Le prolongement à l’œuvre est aussi celui de la matérialité ; les éléments de béton préfabriqués doivent leur blanc lumineux à la poudre de marbre de carrare inclue à leur recette, ce même marbre qui recouvre en plaques les allèges en contrebas. La continuité de l’existant ne s’arrête donc que dans l’affirmation d’un caractère résolument contemporain célébré dans le détail des parapets ; la brisure subtile de leur surface affirme la plasticité du béton et la technicité de la préfabrication.
La simplicité apparente de l’expression dissimule en réalité des problématiques intérieures plus ardues. En l’occurrence, l’altitude du troisième niveau de surélévation posait en quelques endroits un problème d’accès des pompiers qui a conduit au dessin d’appartement duplex. Parallèlement, le rapport exceptionnel du bâtiment au lac exigeait que chaque appartement puisse bénéficier d’une vue sur celui-ci, en particulier pour les séjours. Il s’ensuit une imbrication typologique complexe, dont on sent bien qu’elle a énervé autant qu’amusé les architectes.
Sur chaque travée des 8ème et 9ème étages, sont ainsi croisés deux appartements duplex traversants – l’un ascendant, l’autre descendant – auxquels est accolé un troisième duplex aux espaces superposés. Leur distribution depuis une unique cage montre la virtuosité de l’imbrication pour que, sous les deux premiers duplex, l’on puisse se faufiler vers le troisième. De l’intérieur, l’immeuble tient de l’unité d’habitation corbuséenne où le centre cristallise de multiples parcours, horizontaux et verticaux, dans une étonnante densité spatiale.
A ce jeu savant en coupe, s’ajoute un pragmatisme du plan : à l’aplomb des noyaux distributifs, la masse des services est « rangée » de façon rationnelle dans une nervure centrale. Utile à la stabilité structurelle comme aux déviations des gaines, cette nervure sert aussi à gérer la profondeur de 20m. C’est en comprimant la hauteur d’étage au milieu du plan que les architectes en révèlent une qualité spatiale ; l’abaissement du sol favorise la pénétration de la lumière au cœur du logement tandis qu’il scénarise par quelques marches, la « montée » au salon.

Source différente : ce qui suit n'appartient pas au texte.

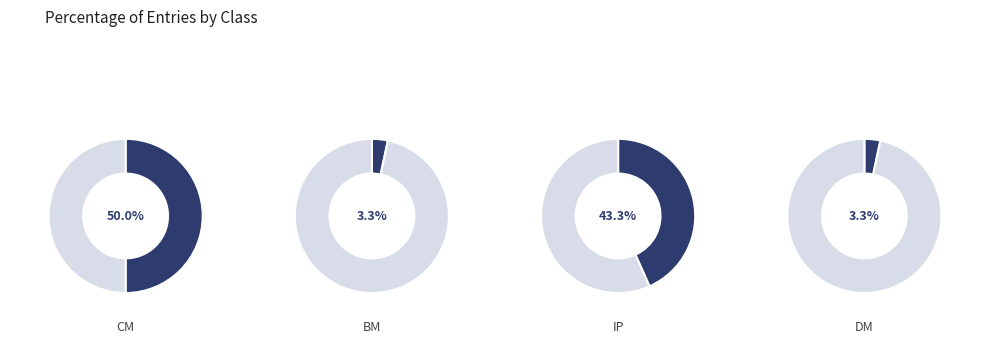

What is the ratio of the value at IP to the value at CM?

0.9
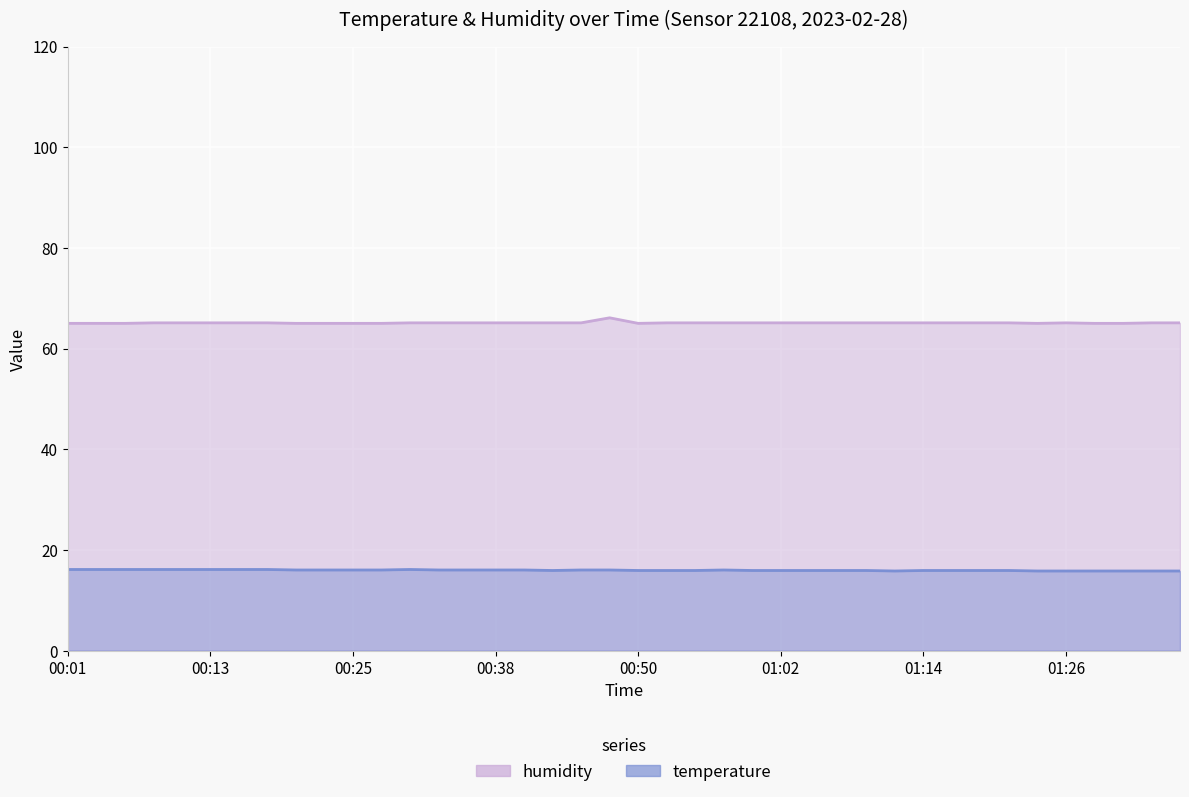

What is the sum of the humidity values at 00:57 and 00:40?

130.2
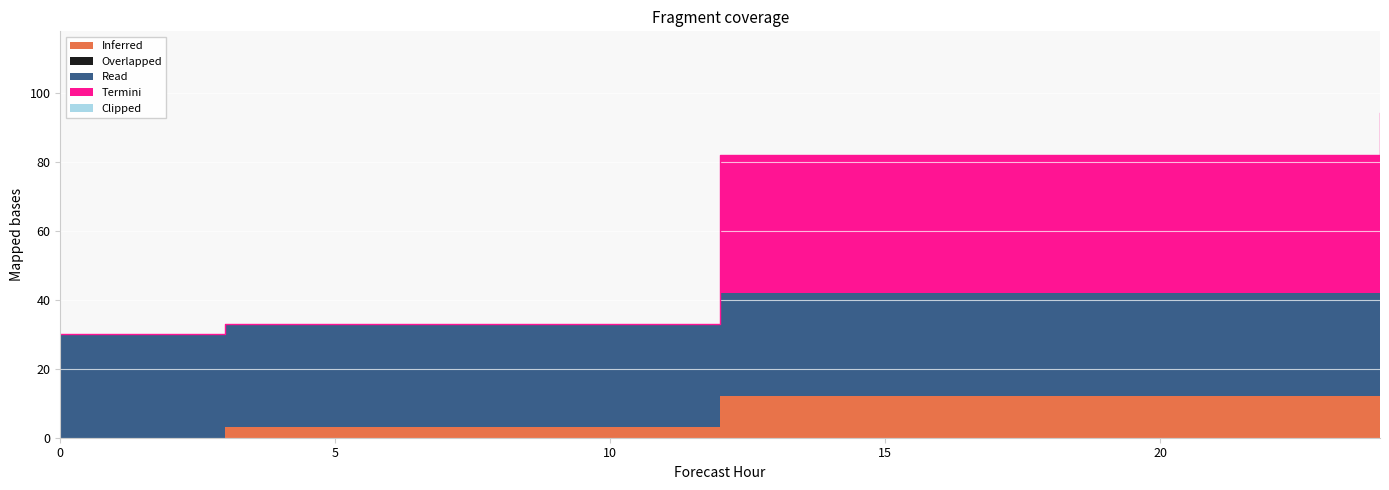

Is the value of Inferred at 24 greater than the value of Clipped at 3?

Yes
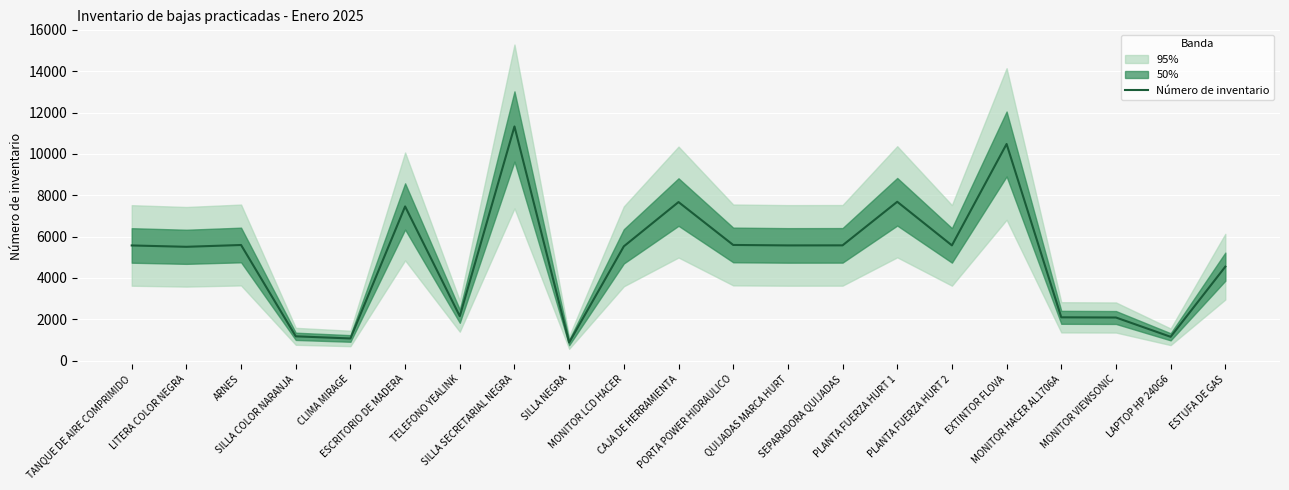

What value does the data have at MONITOR LCD HACER, to the nearest 50?

5550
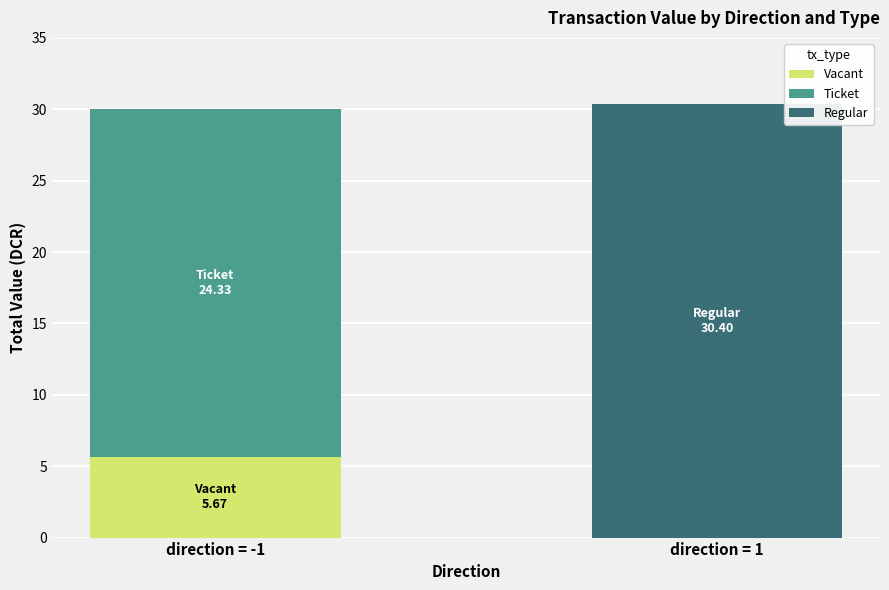

What is the total value across all series at direction = -1?

30.0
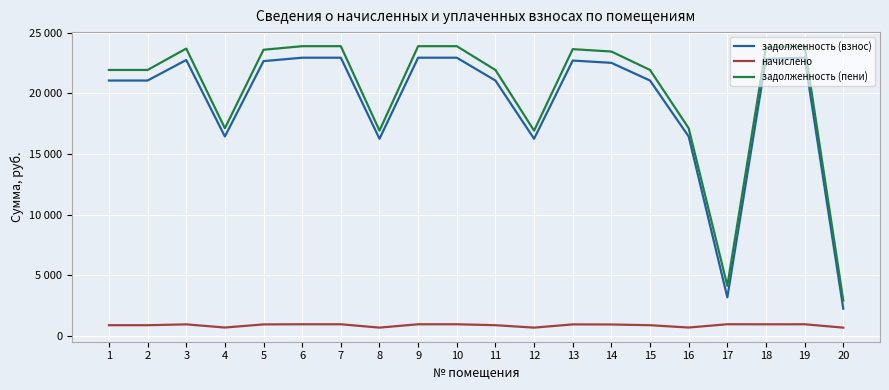

What is the value of the начислено point at the 11th from the left?

871.6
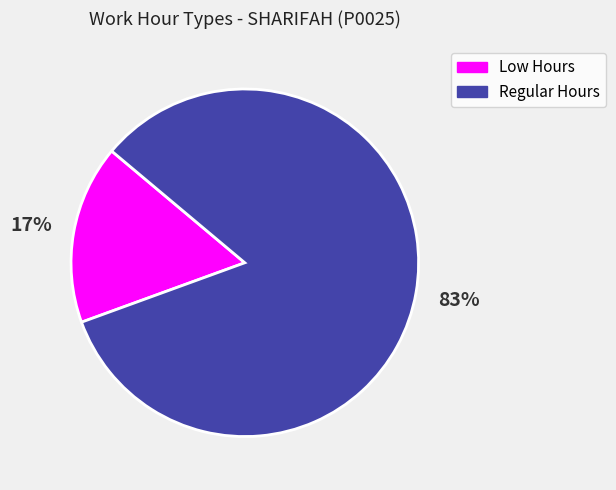

Rank the categories by value from lowest to highest.

Low Hours, Regular Hours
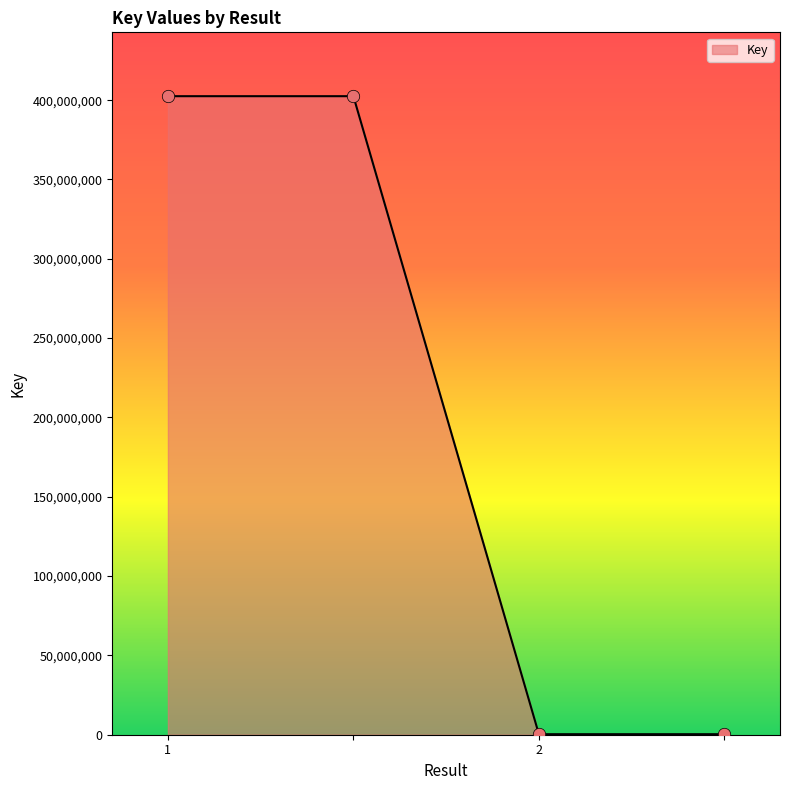

What is the difference between the maximum and second lowest values?

402182099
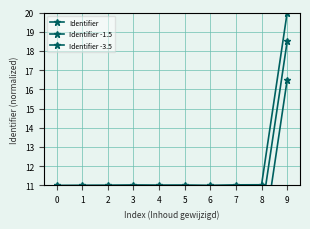

How many interior local peaks does the Identifier series have?

2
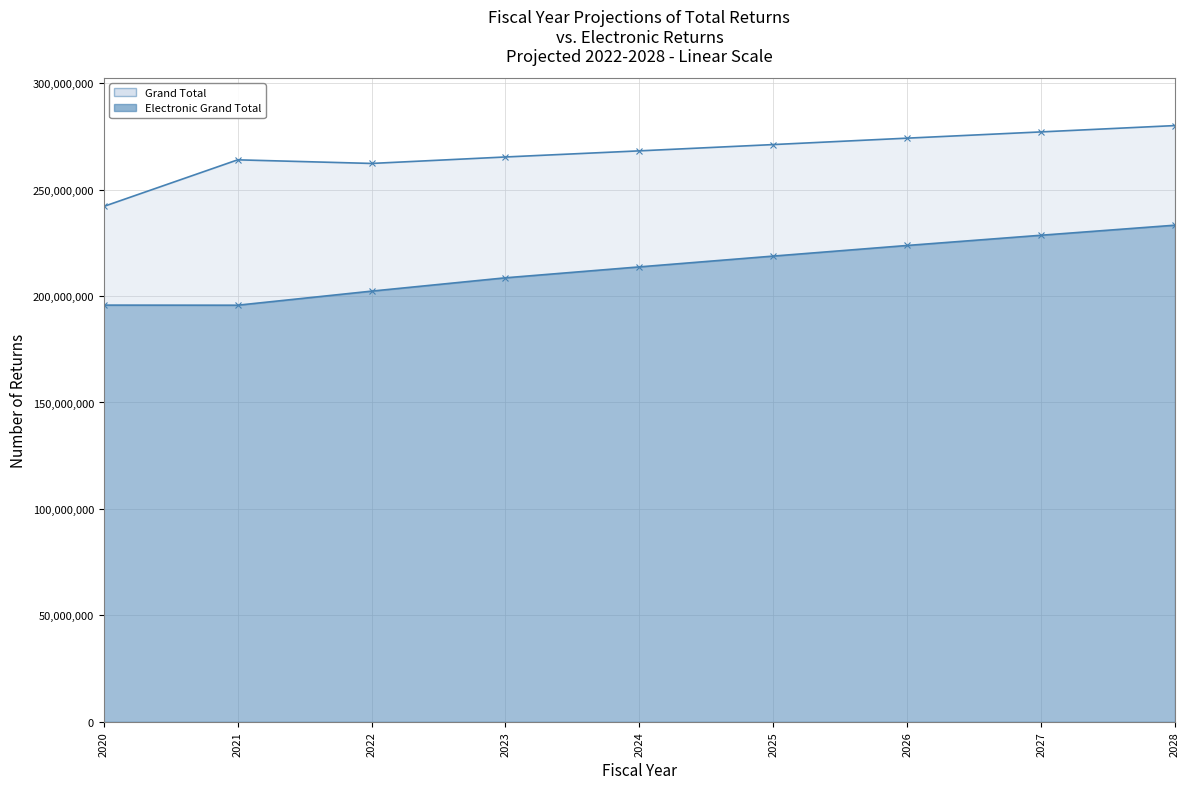

What is the minimum value shown in the chart?

195694300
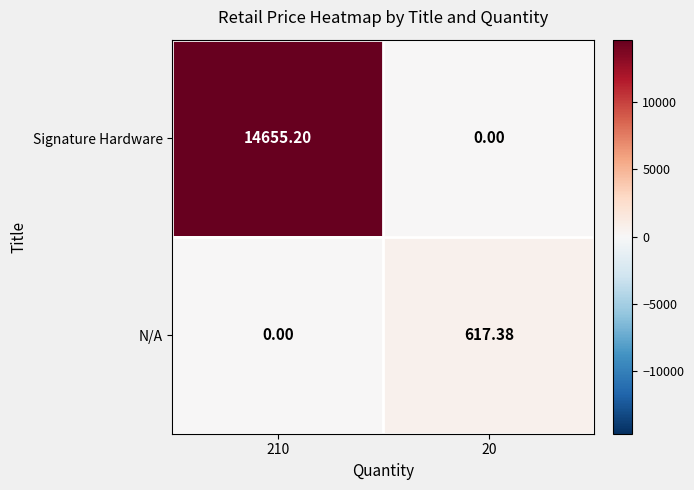

List the series in order of their peak value, highest first.

Signature Hardware, N/A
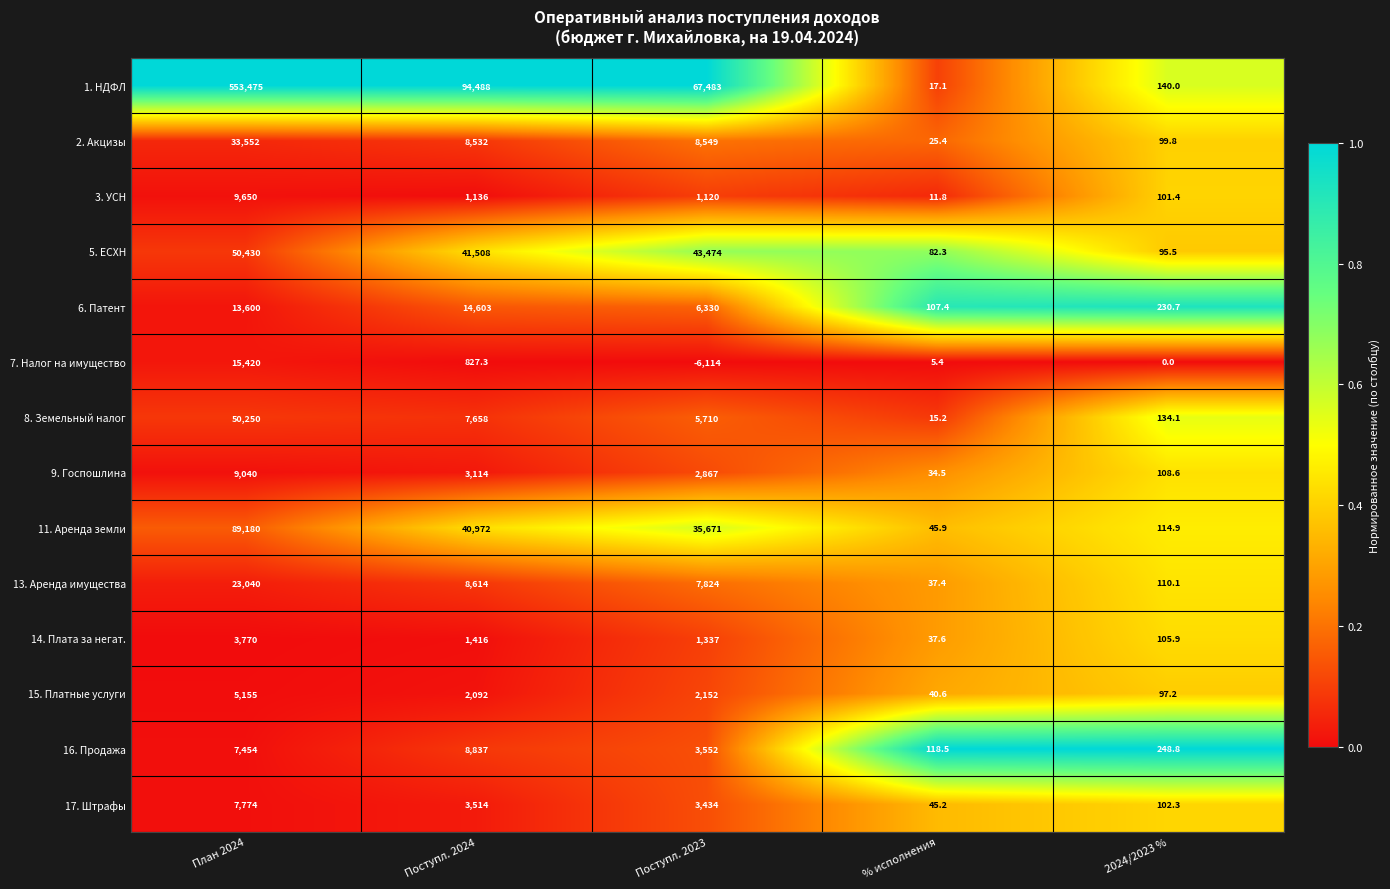

Which series changed the most between % исполнения and 2024/2023 %?

16. Продажа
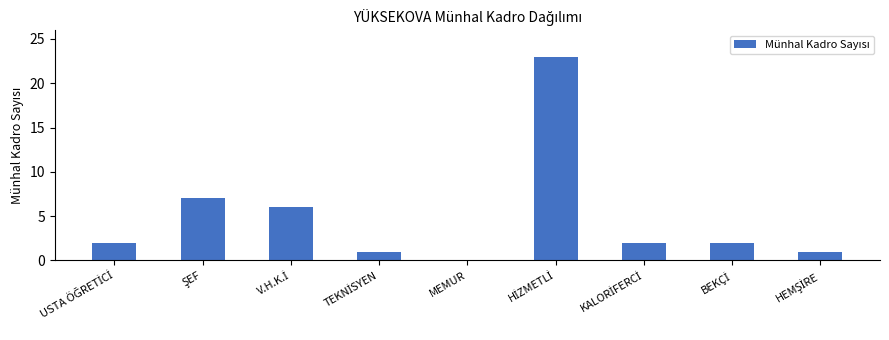

Are the bars horizontal?

No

Par l’entrelacs d’emmarchements, de seuils et de niches, l’ambiance intérieure des duplex évoque celle de petites maisons, où l’action de monter et descendre constitue un leitmotiv domestique - une ambiance qui n’est au fond pas étrangère à la vie trépidante de croisière, quand il s’agit d’aller de la cabine au pont. D’ailleurs, les larges balcons aux contrecœurs rabaissés ne sont pas étrangers non plus à l’image d’un pont de bateau, offrant l’étendue horizontale à la vue, au-dessus du toit de la ville. Le paquebot nous ramène enfin à cette question de classe inhérente aux surélévations ; si nous lisons dans le déroulé des parquets et des menuiseries en chêne ou l’ampleur des fenêtres coulissantes les marques d’un habitat haut de gamme qui est souvent un travers de la rentabilité, la densité des pièces est là pour nous rappeler l’équilibre d’une opération très surveillée.
1 Bruno Marchand, Joud Vergély Beaudoin Architectes, Département du territoire, Office des autorisations de construire, Surélévation d’immeubles de logements. Méthode d’évaluation, Genève, 2017, consultable sur le site www.ge.ch. Voir également la publication : Bruno Marchand, Christophe Joud (éd.), Surélévations. Conversations urbaines, Infolio, Gollion, 2018.